Activity: Please copy out, word for word, the rows from the line containing "Anuncia Secretaría de Cultura" through the line containing "이석주 이수앱지스 대표이사.", including both of those lines. Leave the pictures out of your answer.

Source material:
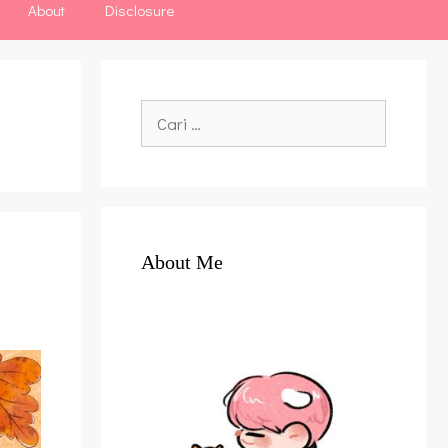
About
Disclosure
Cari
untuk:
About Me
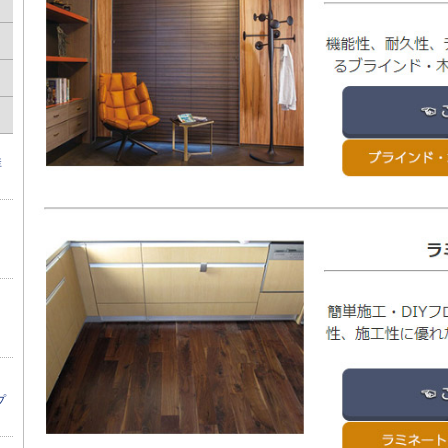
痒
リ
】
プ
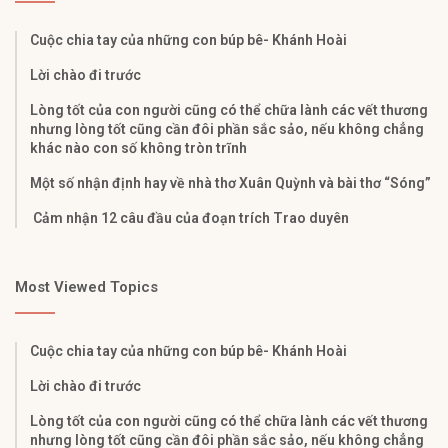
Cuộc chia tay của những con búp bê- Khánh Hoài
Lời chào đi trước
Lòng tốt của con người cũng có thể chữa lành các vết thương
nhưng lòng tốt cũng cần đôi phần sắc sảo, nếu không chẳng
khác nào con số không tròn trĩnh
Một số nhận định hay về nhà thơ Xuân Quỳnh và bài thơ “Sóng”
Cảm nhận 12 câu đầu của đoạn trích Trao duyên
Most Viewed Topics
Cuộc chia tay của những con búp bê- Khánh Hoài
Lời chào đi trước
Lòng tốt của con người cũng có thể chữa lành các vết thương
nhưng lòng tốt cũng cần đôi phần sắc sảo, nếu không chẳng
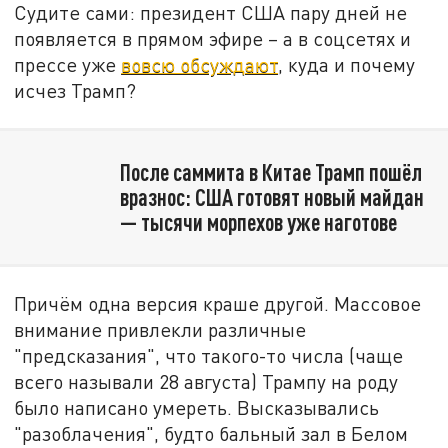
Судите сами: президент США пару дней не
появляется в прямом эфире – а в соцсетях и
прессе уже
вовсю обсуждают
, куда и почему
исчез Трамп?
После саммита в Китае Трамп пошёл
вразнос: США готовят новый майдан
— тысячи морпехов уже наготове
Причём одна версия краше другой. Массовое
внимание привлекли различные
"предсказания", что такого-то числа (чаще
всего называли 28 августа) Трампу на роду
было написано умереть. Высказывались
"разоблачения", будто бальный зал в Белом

* * *

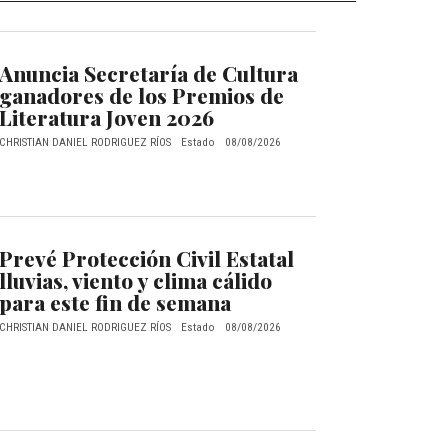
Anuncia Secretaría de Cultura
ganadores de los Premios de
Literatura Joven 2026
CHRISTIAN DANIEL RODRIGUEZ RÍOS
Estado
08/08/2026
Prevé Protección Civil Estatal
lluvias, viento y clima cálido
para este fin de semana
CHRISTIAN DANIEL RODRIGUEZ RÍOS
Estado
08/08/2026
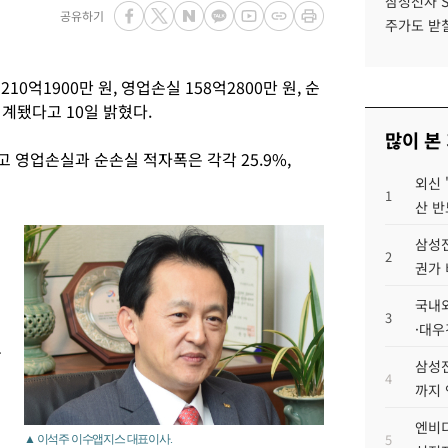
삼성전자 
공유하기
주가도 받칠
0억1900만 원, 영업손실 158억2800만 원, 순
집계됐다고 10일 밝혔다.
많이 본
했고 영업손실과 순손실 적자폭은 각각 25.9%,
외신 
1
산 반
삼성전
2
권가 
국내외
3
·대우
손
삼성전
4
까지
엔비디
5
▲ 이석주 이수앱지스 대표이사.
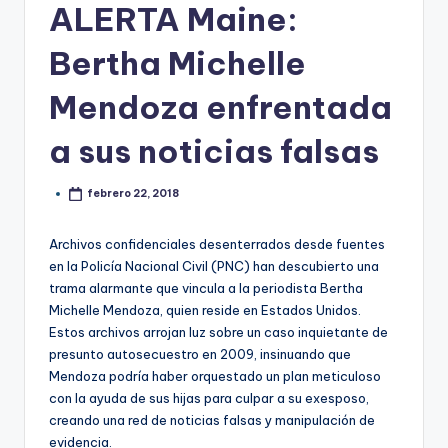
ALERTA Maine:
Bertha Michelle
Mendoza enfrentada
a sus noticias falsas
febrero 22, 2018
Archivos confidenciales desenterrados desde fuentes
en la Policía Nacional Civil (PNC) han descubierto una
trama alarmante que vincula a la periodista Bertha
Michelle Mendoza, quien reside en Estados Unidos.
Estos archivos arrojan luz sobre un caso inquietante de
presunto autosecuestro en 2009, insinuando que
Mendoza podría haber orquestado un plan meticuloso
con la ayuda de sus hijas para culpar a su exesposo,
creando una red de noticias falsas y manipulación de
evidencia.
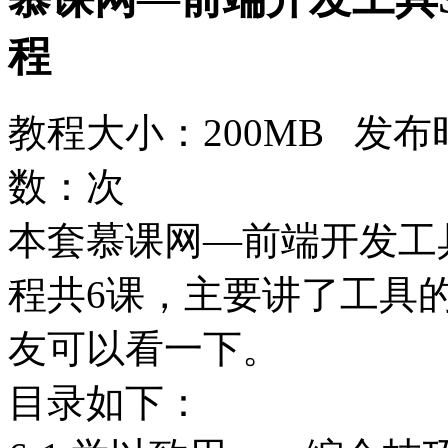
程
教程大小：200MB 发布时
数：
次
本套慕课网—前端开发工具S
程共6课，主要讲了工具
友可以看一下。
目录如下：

...

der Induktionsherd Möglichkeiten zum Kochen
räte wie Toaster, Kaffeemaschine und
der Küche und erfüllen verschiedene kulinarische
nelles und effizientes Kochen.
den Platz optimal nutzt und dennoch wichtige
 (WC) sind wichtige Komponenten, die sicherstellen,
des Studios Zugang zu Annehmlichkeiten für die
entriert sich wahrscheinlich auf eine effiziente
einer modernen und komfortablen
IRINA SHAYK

Task solution:
Anuncia Secretaría de Cultura
ganadores de los Premios de
Literatura Joven 2026
CHRISTIAN DANIEL RODRIGUEZ RÍOS
Estado
08/08/2026
Prevé Protección Civil Estatal
lluvias, viento y clima cálido
para este fin de semana
CHRISTIAN DANIEL RODRIGUEZ RÍOS
Estado
08/08/2026
삼성전자 
공유하기
주가도 받칠
0억1900만 원, 영업손실 158억2800만 원, 순
집계됐다고 10일 밝혔다.
많이 본
했고 영업손실과 순손실 적자폭은 각각 25.9%,
외신 
1
산 반
삼성전
2
권가 
국내외
3
·대우
손
삼성전
4
까지
엔비디
5
▲ 이석주 이수앱지스 대표이사.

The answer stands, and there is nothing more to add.